EXERCISE PROMPT - Transcribe only part of the material below: the lines from the one containing "wrist: (1236, 1043)" through the one containing "pinky tip: (1140, 1028)", inclusive, exactly as written.

DATA TO EXAMINE -
((

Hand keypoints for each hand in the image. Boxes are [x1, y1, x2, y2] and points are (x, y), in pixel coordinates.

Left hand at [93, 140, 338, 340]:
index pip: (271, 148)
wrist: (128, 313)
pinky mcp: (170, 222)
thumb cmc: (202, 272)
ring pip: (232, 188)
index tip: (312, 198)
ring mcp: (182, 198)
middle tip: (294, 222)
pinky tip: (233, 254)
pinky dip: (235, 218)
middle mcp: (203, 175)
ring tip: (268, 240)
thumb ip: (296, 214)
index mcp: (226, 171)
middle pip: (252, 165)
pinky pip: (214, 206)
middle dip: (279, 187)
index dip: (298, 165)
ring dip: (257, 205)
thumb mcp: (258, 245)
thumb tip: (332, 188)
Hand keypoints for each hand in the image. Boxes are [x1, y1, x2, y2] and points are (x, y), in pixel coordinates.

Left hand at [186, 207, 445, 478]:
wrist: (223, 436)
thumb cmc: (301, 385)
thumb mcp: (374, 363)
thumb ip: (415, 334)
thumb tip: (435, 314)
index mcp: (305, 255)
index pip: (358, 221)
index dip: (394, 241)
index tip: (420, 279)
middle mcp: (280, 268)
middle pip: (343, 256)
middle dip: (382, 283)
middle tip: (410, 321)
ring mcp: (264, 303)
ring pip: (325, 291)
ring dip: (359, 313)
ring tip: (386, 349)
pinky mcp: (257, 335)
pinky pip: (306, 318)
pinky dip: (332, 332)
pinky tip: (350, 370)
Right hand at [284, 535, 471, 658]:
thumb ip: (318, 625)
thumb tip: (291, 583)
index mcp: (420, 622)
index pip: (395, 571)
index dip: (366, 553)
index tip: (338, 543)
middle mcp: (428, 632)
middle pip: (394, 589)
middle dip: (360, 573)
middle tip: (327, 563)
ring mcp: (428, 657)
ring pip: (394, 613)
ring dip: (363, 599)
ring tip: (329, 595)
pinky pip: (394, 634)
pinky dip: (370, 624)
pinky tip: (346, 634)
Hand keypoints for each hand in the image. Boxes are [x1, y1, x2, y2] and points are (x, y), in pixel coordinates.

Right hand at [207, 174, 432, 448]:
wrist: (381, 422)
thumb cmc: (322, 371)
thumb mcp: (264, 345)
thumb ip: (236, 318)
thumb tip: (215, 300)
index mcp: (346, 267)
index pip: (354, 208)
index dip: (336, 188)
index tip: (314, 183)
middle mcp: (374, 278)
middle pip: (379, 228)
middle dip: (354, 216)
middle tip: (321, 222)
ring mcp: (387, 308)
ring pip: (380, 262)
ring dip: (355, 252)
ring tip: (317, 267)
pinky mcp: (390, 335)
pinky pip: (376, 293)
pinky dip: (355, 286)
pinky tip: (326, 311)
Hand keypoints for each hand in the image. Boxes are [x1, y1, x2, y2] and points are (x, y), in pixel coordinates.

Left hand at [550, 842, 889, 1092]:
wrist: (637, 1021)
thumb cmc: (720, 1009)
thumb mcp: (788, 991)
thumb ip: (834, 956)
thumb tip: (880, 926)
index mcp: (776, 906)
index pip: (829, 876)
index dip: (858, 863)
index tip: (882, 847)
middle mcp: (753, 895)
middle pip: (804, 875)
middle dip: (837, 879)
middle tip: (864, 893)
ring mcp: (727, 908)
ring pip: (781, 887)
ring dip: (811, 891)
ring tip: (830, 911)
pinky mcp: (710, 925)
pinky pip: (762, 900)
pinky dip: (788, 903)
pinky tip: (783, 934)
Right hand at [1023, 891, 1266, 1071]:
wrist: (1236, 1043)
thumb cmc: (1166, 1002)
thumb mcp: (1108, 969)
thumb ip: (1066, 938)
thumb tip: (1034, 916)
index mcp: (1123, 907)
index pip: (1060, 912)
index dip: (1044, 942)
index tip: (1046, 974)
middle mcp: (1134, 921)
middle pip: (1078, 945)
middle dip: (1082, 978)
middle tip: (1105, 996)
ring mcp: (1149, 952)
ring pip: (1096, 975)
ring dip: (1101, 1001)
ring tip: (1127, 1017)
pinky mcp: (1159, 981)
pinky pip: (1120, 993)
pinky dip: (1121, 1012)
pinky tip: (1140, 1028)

))
((

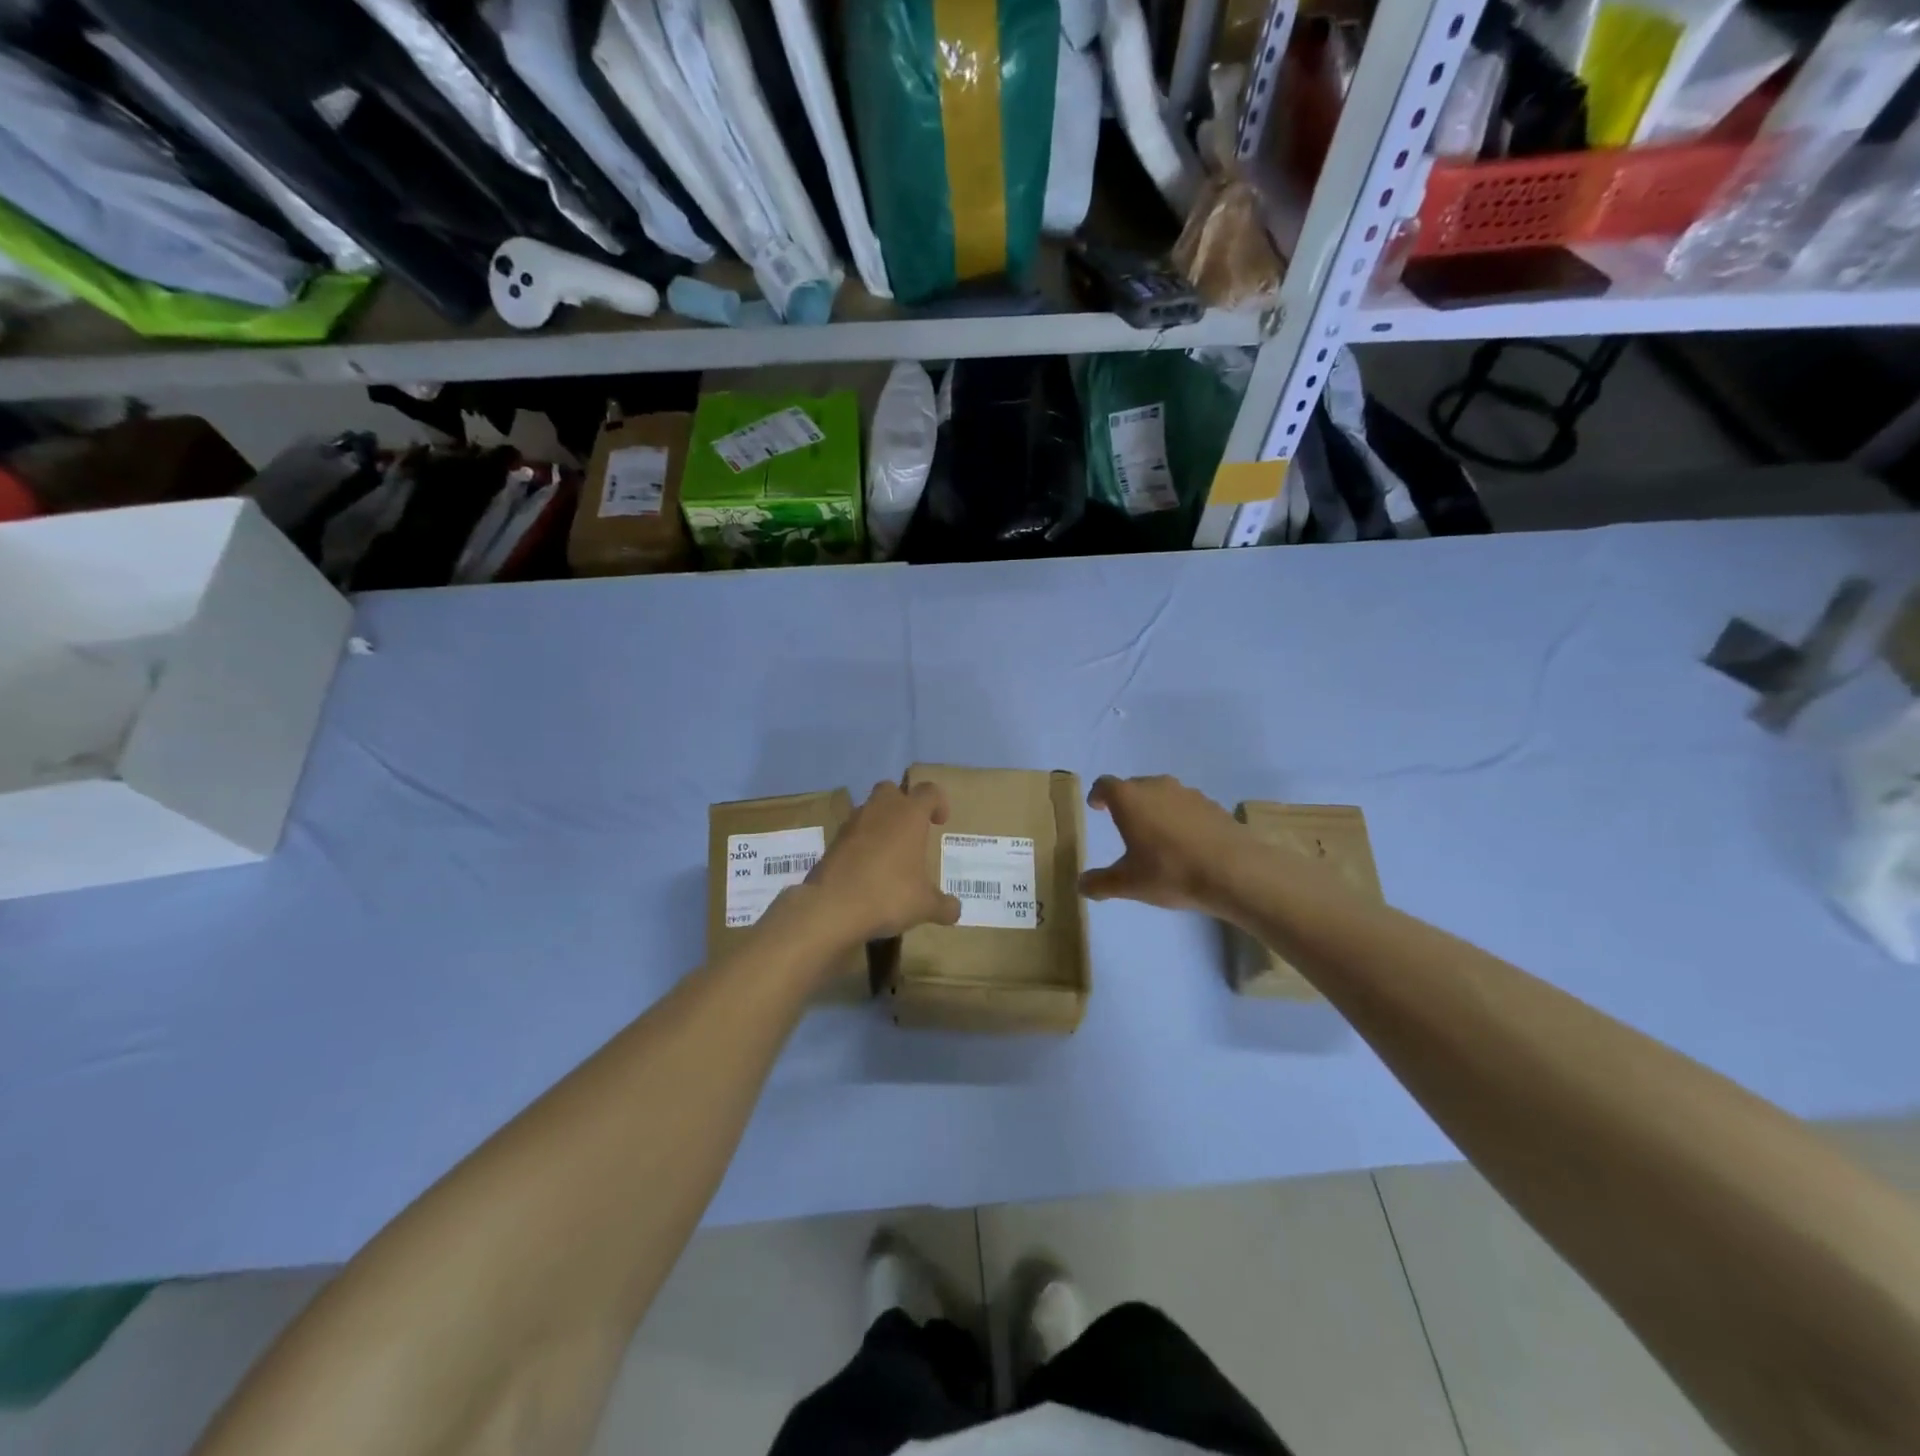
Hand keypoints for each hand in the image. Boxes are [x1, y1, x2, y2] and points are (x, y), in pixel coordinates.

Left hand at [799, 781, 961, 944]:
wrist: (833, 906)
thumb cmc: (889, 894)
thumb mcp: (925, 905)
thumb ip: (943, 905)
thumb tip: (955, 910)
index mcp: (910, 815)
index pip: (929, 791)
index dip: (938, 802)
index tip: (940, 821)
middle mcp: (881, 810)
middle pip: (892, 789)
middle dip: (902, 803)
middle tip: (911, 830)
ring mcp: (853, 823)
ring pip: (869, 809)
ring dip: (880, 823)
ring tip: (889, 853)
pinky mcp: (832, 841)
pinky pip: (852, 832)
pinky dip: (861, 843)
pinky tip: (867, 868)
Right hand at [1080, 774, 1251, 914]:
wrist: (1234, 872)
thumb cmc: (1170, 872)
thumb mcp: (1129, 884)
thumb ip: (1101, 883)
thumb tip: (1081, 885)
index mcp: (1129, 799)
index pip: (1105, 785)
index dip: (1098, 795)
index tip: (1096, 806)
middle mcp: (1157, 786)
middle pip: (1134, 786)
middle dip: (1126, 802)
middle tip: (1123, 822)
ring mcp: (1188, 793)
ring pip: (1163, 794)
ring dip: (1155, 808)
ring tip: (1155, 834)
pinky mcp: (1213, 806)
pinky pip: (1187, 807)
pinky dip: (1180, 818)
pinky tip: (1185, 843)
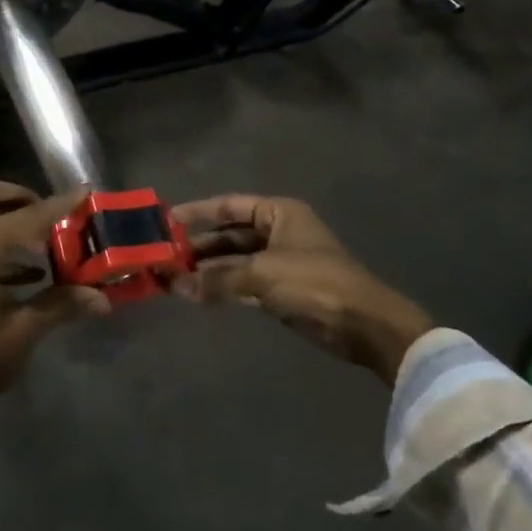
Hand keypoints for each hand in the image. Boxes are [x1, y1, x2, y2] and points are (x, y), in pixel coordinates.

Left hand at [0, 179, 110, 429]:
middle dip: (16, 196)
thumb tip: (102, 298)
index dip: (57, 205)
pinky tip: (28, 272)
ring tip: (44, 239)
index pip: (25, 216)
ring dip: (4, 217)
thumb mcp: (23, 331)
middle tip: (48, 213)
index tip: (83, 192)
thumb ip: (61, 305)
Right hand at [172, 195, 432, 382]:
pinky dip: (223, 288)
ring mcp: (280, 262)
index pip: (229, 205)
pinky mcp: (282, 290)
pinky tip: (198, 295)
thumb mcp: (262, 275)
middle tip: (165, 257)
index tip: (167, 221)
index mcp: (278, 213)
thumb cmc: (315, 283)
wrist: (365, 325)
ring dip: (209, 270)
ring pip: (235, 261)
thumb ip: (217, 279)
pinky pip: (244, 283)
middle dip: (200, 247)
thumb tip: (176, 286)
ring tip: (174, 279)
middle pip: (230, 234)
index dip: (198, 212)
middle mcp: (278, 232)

))

TASK SOLUTION -
wrist: (1236, 1043)
thumb cmc: (1166, 1002)
thumb mcp: (1108, 969)
thumb ip: (1066, 938)
thumb tip: (1034, 916)
index mcp: (1123, 907)
index pip: (1060, 912)
index dip: (1044, 942)
index tip: (1046, 974)
middle mcp: (1134, 921)
middle pip: (1078, 945)
middle dip: (1082, 978)
middle tip: (1105, 996)
ring mcp: (1149, 952)
ring pip: (1096, 975)
ring dip: (1101, 1001)
ring tip: (1127, 1017)
pinky mcp: (1159, 981)
pinky pip: (1120, 993)
pinky dip: (1121, 1012)
pinky tip: (1140, 1028)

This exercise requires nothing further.